Given entries Block Start

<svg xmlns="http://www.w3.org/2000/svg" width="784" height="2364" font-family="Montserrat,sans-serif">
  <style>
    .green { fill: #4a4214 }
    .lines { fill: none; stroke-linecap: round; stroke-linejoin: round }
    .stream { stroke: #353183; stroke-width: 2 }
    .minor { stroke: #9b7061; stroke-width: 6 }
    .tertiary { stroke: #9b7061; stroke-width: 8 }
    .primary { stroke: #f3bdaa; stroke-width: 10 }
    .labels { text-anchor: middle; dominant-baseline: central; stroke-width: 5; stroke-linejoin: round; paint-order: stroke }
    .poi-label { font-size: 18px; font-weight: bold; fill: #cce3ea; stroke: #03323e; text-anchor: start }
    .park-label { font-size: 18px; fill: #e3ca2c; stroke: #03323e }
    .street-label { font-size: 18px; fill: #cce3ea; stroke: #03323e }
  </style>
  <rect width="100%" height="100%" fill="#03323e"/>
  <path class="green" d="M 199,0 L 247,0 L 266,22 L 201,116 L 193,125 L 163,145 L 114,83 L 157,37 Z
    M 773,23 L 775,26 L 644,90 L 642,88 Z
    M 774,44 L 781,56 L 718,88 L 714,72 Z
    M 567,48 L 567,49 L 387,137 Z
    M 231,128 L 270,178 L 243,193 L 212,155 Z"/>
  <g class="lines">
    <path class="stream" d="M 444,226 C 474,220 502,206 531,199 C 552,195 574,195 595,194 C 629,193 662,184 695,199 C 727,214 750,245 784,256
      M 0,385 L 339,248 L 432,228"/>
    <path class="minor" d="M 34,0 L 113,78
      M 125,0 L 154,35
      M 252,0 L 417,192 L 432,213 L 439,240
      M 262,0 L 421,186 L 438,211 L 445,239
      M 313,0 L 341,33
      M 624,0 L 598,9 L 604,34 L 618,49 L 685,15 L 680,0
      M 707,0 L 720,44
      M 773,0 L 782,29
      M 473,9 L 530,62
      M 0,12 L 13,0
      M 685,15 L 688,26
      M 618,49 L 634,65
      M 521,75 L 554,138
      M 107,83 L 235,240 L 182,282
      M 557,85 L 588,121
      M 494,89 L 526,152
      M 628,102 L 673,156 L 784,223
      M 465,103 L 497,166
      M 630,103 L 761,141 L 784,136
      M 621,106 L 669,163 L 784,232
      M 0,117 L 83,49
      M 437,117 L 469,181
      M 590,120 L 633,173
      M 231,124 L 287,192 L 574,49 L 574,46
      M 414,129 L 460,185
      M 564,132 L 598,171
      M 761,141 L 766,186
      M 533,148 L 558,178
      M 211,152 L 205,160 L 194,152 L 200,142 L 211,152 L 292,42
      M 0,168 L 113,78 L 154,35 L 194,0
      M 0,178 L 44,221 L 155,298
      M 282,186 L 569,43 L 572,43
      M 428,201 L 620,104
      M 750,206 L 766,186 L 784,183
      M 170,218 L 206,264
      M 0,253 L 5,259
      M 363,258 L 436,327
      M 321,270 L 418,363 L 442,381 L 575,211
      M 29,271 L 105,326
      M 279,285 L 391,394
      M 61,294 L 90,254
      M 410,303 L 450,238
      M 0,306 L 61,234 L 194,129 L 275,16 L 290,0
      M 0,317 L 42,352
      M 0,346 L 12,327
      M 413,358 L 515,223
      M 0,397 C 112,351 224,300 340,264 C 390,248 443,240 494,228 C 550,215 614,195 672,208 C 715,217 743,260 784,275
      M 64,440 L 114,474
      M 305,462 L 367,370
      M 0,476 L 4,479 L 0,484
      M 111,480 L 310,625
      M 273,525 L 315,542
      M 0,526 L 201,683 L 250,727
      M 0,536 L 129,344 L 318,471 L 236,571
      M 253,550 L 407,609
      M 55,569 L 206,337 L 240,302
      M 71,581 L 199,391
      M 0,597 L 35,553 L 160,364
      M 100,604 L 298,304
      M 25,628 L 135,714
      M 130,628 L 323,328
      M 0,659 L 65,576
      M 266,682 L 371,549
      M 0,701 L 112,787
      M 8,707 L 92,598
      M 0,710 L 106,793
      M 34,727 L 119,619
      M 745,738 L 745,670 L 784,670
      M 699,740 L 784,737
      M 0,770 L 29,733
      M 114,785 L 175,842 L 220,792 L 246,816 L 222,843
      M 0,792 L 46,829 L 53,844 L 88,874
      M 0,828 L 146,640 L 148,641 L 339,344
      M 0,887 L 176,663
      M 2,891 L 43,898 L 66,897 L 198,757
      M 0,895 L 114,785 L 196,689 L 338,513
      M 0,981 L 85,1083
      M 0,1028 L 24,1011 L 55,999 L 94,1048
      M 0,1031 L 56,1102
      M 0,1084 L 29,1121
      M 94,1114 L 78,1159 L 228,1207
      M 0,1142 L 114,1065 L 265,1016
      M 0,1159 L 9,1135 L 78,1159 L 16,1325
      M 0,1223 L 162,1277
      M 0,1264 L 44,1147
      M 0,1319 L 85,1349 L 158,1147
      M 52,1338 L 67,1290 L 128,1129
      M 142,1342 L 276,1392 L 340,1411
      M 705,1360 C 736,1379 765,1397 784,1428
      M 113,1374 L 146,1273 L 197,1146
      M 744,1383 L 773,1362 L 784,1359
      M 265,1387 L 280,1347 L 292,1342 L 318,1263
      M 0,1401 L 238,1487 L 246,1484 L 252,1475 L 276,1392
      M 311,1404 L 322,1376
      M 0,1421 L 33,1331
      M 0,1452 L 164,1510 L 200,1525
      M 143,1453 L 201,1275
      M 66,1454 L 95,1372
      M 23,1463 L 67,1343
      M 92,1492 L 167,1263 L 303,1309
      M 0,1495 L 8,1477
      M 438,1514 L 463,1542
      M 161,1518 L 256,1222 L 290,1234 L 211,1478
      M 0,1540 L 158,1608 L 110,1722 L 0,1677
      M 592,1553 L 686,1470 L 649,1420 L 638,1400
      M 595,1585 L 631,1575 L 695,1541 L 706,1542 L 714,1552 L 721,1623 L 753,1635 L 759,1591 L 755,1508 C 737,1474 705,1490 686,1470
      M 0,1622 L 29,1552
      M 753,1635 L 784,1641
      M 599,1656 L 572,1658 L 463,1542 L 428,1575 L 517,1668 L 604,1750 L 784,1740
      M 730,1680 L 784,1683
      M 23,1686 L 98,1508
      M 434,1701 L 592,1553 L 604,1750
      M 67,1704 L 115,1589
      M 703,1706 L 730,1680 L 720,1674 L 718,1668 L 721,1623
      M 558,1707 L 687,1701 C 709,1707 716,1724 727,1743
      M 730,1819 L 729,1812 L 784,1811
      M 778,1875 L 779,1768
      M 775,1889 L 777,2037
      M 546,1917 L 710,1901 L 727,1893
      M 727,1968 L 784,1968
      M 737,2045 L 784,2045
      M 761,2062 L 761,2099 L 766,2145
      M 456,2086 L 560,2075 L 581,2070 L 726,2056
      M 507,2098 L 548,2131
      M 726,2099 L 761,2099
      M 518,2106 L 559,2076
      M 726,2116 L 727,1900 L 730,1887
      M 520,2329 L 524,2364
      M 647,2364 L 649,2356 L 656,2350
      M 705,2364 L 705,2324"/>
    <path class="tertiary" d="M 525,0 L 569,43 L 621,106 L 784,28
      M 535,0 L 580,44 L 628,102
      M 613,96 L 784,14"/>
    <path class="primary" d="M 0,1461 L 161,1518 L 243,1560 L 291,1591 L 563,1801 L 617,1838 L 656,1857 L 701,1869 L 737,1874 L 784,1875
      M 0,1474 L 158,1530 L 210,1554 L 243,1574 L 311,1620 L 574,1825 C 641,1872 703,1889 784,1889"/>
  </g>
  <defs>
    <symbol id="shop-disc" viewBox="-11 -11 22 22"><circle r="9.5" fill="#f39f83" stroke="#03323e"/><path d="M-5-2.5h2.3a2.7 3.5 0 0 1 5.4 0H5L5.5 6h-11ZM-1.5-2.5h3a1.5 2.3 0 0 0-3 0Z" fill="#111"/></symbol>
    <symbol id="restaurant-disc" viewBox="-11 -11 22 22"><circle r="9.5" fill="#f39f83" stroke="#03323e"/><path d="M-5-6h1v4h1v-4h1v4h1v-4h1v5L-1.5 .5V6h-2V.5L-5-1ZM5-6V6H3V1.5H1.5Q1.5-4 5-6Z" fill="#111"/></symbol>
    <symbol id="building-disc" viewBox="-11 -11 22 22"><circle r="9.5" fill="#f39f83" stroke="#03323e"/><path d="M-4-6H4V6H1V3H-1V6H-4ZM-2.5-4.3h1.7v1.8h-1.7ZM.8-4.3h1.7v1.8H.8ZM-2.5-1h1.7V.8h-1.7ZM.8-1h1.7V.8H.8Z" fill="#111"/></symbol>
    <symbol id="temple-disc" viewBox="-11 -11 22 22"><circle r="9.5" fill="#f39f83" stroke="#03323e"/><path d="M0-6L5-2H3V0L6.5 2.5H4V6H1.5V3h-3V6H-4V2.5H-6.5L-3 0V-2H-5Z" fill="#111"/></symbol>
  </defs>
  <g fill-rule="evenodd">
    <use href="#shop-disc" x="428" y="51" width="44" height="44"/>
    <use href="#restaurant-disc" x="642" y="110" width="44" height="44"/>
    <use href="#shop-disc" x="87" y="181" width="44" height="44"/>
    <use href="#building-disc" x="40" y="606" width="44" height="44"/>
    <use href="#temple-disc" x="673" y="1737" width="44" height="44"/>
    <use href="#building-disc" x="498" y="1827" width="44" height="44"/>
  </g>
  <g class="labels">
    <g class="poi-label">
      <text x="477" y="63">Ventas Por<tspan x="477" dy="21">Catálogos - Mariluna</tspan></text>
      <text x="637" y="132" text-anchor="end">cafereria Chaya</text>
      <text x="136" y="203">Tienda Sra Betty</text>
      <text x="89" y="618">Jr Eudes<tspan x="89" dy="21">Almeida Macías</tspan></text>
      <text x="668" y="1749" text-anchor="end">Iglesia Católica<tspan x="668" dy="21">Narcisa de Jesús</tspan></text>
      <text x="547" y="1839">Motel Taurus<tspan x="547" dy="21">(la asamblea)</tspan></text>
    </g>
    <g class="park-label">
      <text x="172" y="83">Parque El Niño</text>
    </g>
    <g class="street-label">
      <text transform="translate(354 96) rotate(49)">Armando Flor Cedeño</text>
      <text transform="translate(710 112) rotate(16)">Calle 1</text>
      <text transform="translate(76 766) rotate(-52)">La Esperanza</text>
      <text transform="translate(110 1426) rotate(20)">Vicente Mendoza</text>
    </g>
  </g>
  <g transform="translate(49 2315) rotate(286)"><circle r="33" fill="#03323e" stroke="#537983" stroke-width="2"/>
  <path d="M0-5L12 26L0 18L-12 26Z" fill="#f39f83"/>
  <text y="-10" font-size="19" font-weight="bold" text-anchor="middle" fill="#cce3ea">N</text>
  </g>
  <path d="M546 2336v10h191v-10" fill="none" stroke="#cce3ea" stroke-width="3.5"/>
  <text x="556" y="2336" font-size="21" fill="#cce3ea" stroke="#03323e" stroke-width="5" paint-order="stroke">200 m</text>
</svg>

Given entries Block End

Problem requirements
In the material above, find the line containing "M 0,397 C 112,351" and the line containing "M 71,581 L 199,391", then write out exactly those two lines and every line between them, and nothing more.

Expected output
      M 0,397 C 112,351 224,300 340,264 C 390,248 443,240 494,228 C 550,215 614,195 672,208 C 715,217 743,260 784,275
      M 64,440 L 114,474
      M 305,462 L 367,370
      M 0,476 L 4,479 L 0,484
      M 111,480 L 310,625
      M 273,525 L 315,542
      M 0,526 L 201,683 L 250,727
      M 0,536 L 129,344 L 318,471 L 236,571
      M 253,550 L 407,609
      M 55,569 L 206,337 L 240,302
      M 71,581 L 199,391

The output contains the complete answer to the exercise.